Corte di Cassazione, sezione penale, Sezione III 05/07/1996 n. 6775
legge 109/94 Articoli 34, 8 - Codici 34.1, 8.3
L'art. 21 della legge 13 settembre 1982 n. 646 e s. m., che statuisce la necessità dell'autorizzazione al subappalto, non è stato abrogato implicitamente dall'art. 34 della legge 11 febbraio 1994 n. 109 e s.m.; quest'ultima normativa, prevedendo che il contratto di subappalto debba essere depositato nei novanta giorni successivi dall'aggiudicazione dell'appalto unitamente alla certificazione attestante l'iscrizione del subappaltatore nell'Albo dei costruttori, non garantisce il controllo preventivo da parte della P.A.; pertanto, l'autorizzazione è ancora indispensabile, dovendo la stazione appaltante eseguire, dopo l'aggiudicazione dell'appalto, le verifiche anche di natura tecnica stabilita dal secondo comma dell'art. 21 della legge 13 settembre 1982 n. 646 con riferimento al subappaltatore; la legge 11 febbraio 1994 n. 109 e s.m., inoltre, ha espressamente disciplinato la conformità del regolamento alla disciplina antimafia e, quindi, al rispetto della legge 13 settembre 1982 n. 646; per i subappalti posti in essere tra la vigenza del D.L. vo 19 dicembre 1991 n. 406 (art. 34) - che introduceva l'autorizzazione per silenzio assenso e la legge 11 febbraio 1994 n. 109 e s.m.- che non mantiene tale istituto - è necessario che il giudice di merito accerti se i lavori « siano stati assentiti tacitamente ».

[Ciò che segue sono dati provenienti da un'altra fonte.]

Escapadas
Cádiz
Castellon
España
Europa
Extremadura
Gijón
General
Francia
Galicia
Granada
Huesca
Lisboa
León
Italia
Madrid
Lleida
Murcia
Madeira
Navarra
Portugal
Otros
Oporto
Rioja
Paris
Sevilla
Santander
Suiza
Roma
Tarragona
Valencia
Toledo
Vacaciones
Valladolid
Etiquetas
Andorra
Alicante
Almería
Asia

Corte di Cassazione, sezione penale, Sezione I 04/12/1995 n. 11862
legge 109/94 Articoli 34, 8 - Codici 34.1, 8.3
La contravvenzione prevista dall'art. 21 della legge 13 settembre 1982 n. 646 e s.m.(concessione in subappalto di lavori appaltati da Ente pubblico, senza l'autorizzazione di questo) è reato istantaneo, il cui momento consumativo coincide con la concessione dei lavori in subappalto (nella specie, con la conclusione di c.d. « nolo a freddo », che dissimulava il contratto di subappalto).